Molecular docking was furtherly performed to explore the interaction between HgCl₂ and tyrosinase. We cluster all the conformations (100) with ADT by a root mean square (RMS) deviation tolerance of 2.0, resulting in four clusters, as shown in Figure 6A . The X position of each bar is plotted by the energy of the lowest energy conformation in the cluster, and the height of the bar represents the number of docked conformations in each cluster. The best docking result (optimal conformation) can be recognized as the lowest energy conformation, and can also be selected according to the RMS deviation from the reference structure (usually the crystallographic bonding mode) (Morris et al., 2008). Thus, a lowest energy (-2.87 kJ/mol) conformation in the first cluster is recognized as the optimal conformation, as shown in Figure 6B . A lowest energy (-2.27 kJ/mol) conformation in the fourth cluster was recognized as the suboptimal conformation because the conformation-like one with the ligand (tropolone) binds to the catalytic center of tyrosinase (Ismaya et al., 2011), as shown in Figure 6C . For the optimal conformation, HgCl₂ is surrounded by amino acid residues (His 94, His 296, and Glu 98), whilst the suboptimal conformation is located adjacent to amino acid residues (His 263, Ala 286, and Val 283). The detailed information of interaction between the amino acid residues and HgCl₂ is summarized in Table 1 . As we all know, the catalytic center of tyrosinase is like a pocket, which consists of two Cu ions and six histidine residues, including His 61, His 85, His 94, His 259, His 263, and His 296 (Ismaya et al., 2011). Therefore, it can be inferred that the HgCl₂ may change the morphology of catalytic center by binding with the amino acid residues, such as His 94, His 296, and His 263. Some experiments (in next section) were furtherly designed to support this point.

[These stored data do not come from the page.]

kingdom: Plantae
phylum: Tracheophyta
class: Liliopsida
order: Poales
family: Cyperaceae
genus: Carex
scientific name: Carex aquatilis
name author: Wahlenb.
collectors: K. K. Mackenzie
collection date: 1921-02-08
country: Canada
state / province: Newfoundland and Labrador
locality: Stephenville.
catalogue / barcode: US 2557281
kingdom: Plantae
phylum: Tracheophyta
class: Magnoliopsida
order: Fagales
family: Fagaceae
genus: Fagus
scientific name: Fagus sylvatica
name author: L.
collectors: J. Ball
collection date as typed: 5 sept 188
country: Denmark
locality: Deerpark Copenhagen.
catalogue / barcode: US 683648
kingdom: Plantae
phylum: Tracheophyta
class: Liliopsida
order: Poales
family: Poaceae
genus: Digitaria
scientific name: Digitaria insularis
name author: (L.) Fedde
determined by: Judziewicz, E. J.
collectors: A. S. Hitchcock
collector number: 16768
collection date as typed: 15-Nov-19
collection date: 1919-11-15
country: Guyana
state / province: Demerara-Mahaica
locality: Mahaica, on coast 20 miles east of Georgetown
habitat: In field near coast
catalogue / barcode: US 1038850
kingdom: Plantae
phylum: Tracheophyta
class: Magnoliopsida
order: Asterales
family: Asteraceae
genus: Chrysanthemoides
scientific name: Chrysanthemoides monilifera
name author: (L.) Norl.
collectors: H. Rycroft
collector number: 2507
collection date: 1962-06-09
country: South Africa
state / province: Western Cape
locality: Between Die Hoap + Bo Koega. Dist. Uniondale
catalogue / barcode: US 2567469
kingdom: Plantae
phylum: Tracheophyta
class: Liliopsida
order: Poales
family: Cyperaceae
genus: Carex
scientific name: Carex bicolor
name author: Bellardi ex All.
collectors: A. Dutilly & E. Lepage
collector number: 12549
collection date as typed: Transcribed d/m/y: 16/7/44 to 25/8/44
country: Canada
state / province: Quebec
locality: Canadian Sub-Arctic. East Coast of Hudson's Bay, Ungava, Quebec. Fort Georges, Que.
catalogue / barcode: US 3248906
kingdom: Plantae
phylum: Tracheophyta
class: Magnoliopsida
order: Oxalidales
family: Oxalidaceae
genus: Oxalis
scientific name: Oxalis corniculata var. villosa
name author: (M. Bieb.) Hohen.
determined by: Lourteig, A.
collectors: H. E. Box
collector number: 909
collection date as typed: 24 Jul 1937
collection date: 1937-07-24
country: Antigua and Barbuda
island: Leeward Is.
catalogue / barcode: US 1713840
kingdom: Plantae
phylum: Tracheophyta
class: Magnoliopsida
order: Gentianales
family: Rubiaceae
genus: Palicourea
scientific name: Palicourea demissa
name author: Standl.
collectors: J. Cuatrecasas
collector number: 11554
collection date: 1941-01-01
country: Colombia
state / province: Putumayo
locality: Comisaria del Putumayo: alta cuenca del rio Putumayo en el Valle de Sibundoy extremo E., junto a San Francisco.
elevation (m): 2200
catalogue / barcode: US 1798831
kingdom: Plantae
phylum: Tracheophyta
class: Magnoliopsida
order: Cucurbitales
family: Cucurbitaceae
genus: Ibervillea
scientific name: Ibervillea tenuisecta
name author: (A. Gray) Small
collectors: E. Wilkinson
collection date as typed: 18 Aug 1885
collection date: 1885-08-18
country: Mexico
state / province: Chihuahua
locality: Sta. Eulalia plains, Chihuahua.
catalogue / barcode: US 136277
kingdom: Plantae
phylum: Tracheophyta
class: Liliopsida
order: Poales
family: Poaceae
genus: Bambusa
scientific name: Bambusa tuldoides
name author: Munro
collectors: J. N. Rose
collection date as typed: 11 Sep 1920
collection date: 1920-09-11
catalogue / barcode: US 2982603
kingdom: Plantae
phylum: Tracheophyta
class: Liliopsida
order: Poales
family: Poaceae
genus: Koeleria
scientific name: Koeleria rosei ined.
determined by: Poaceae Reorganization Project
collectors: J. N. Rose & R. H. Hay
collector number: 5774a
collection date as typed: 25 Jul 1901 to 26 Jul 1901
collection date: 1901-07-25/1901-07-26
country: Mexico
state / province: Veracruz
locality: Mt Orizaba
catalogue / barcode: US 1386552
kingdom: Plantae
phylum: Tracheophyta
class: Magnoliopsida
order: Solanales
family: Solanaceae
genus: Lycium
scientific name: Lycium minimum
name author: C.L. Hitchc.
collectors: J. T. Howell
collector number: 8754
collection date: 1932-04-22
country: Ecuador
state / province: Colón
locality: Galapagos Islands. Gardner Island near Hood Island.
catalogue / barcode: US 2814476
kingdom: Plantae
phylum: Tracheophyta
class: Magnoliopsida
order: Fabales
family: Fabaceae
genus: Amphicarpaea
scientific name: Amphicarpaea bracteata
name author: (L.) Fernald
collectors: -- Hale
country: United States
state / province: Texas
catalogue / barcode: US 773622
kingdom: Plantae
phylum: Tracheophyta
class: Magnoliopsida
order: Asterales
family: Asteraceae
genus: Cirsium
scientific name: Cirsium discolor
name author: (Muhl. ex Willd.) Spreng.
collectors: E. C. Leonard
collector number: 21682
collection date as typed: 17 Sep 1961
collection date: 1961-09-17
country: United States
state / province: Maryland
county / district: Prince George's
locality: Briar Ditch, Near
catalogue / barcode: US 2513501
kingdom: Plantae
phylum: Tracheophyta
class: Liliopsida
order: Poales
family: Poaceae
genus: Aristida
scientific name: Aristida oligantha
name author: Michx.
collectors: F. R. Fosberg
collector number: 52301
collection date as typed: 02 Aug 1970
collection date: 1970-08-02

Amino acids, including His, Val, Glu, and Ala, were checked to see whether they have any impact on the inhibitory effect of HgCl₂ on tyrosinase. It was found that only His exhibited the significant effect on protecting the diphenolase activity in the presence of HgCl₂, as shown in Figure 7A . We also found that His took effects in a concentration-dependent manner, and the protecting capability increased from 48.83 ± 1.89% to 83.43 ± 2.56% with the increasing concentrations ranged from 10.42 to 666.67 μmol/L, which is illustrated in Figure 7B . The effects of His on monophenolase activity in the presence of HgCl₂ were shown in Figure 7C , which demonstrated that His also protect the monophenolase activity when compared to Figure 1B . Val, Glu, and Ala still exhibited no effects on protecting the monophenolase activity (Data no shown). The results demonstrated that HgCl₂ preferred to bind with His rather than other amino acid residues, such as Val, Glu, and Ala. Once HgCl₂ bound to free His, it was difficult to bind it to the residual His, which resulted in the protective effects. In order to further prove the interaction between His and HgCl₂, the UV-Vis spectra of His, HgCl₂, and the mixture of both is presented in Figure 7D ; this shows the significant difference between the mixture and His (or HgCl₂), suggesting the formation of His-HgCl₂ complexes. Thus, based on this indirect and direct evidence (results of docking study), we believe that HgCl₂ exhibits inhibitory effects on tyrosinase by binding to the amino residual (His) of the catalytic center of tyrosinase.